#### [PROBLEM TO SOLVE]
Go through the entries below and pick out every line with "RIDE".

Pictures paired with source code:
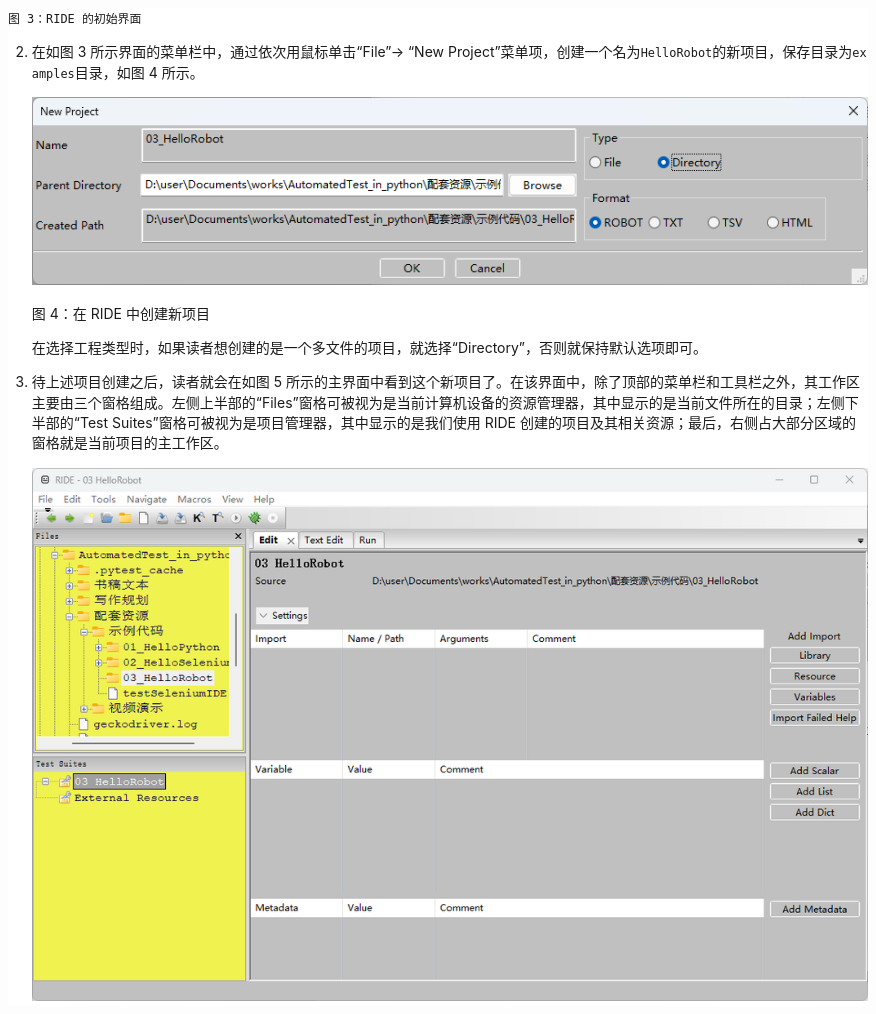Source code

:     图 3：RIDE 的初始界面

2. 在如图 3 所示界面的菜单栏中，通过依次用鼠标单击“File”→ “New Project”菜单项，创建一个名为`HelloRobot`的新项目，保存目录为`examples`目录，如图 4 所示。

    ![图 4](./img/3-19.png)

    图 4：在 RIDE 中创建新项目

    在选择工程类型时，如果读者想创建的是一个多文件的项目，就选择“Directory”，否则就保持默认选项即可。

3. 待上述项目创建之后，读者就会在如图 5 所示的主界面中看到这个新项目了。在该界面中，除了顶部的菜单栏和工具栏之外，其工作区主要由三个窗格组成。左侧上半部的“Files”窗格可被视为是当前计算机设备的资源管理器，其中显示的是当前文件所在的目录；左侧下半部的“Test Suites”窗格可被视为是项目管理器，其中显示的是我们使用 RIDE 创建的项目及其相关资源；最后，右侧占大部分区域的窗格就是当前项目的主工作区。

    ![图 5](./img/3-20.png)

#### [EXERCISE RESULT]
:     图 3：RIDE 的初始界面
    图 4：在 RIDE 中创建新项目
3. 待上述项目创建之后，读者就会在如图 5 所示的主界面中看到这个新项目了。在该界面中，除了顶部的菜单栏和工具栏之外，其工作区主要由三个窗格组成。左侧上半部的“Files”窗格可被视为是当前计算机设备的资源管理器，其中显示的是当前文件所在的目录；左侧下半部的“Test Suites”窗格可被视为是项目管理器，其中显示的是我们使用 RIDE 创建的项目及其相关资源；最后，右侧占大部分区域的窗格就是当前项目的主工作区。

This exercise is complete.